* What the exercise asks: Gather all lines in the records below that include the word "status".

(Change detection data)

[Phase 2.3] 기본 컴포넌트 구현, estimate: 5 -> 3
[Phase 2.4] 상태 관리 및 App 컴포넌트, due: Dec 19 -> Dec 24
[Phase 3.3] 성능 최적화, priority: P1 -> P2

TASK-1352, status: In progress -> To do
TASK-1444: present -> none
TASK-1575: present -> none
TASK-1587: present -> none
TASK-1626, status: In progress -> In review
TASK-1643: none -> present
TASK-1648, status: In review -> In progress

...

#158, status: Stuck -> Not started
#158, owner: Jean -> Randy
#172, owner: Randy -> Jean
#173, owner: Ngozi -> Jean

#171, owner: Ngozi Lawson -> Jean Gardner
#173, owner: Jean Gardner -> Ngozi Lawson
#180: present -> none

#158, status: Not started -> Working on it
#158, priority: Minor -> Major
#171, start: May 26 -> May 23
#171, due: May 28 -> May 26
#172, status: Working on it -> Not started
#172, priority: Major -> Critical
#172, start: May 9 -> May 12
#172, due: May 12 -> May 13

* * *

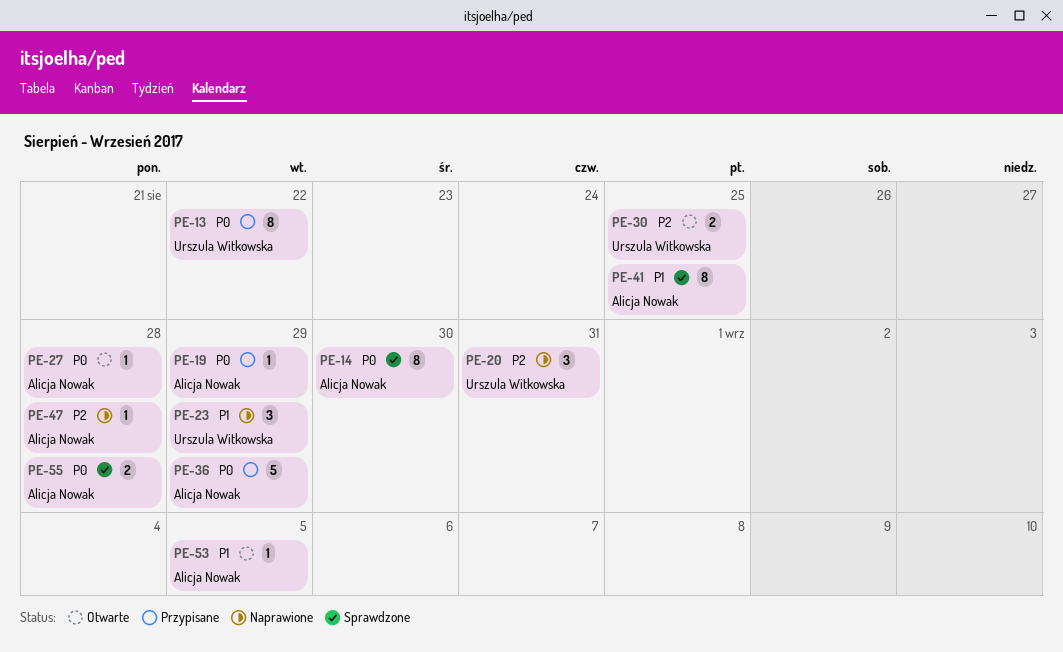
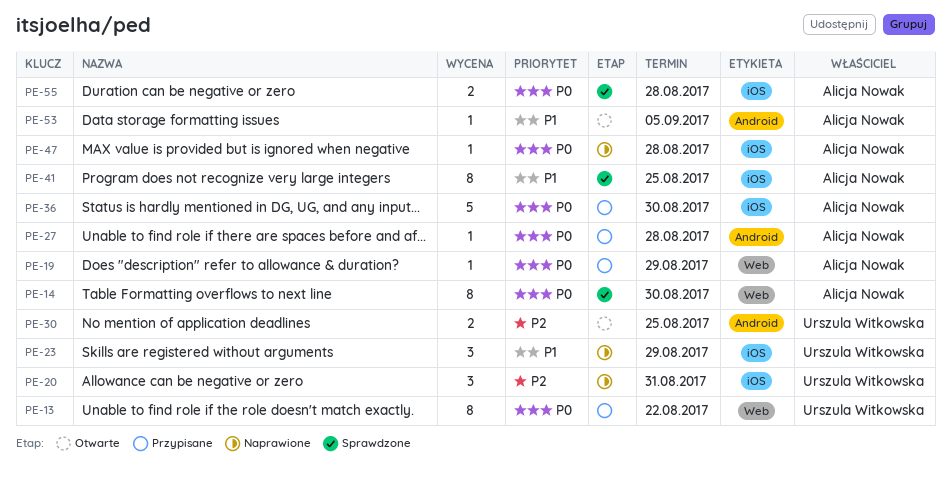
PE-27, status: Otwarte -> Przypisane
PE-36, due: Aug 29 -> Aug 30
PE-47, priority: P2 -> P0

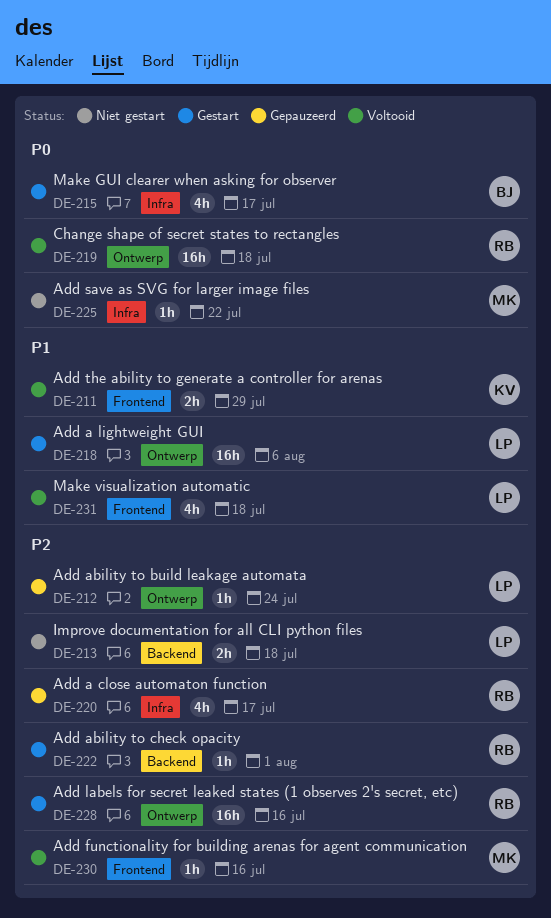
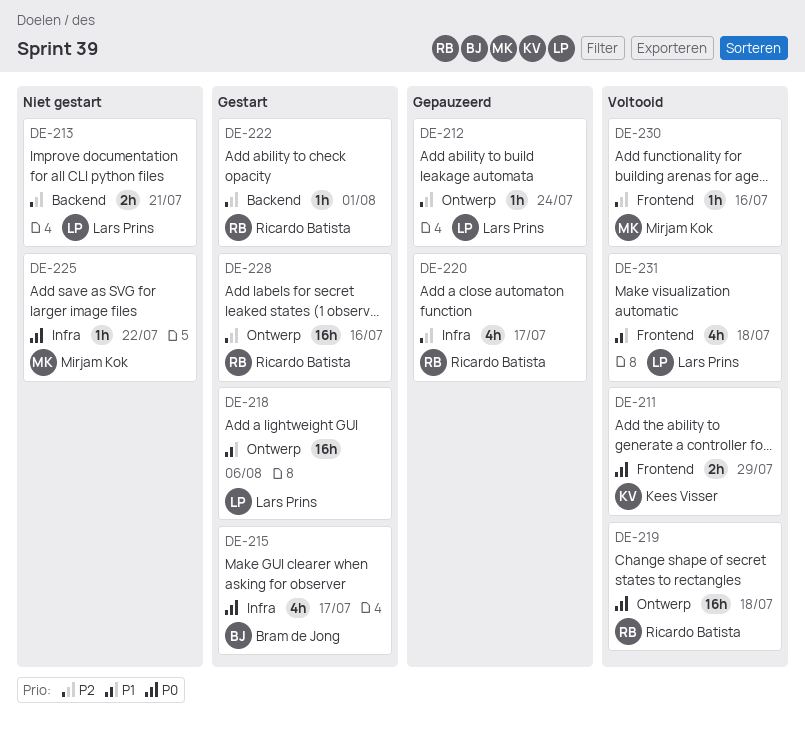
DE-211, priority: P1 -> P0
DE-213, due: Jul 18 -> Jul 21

* Response for this exercise:
TASK-1352, status: In progress -> To do
TASK-1626, status: In progress -> In review
TASK-1648, status: In review -> In progress
#158, status: Stuck -> Not started
#158, status: Not started -> Working on it
#172, status: Working on it -> Not started
PE-27, status: Otwarte -> Przypisane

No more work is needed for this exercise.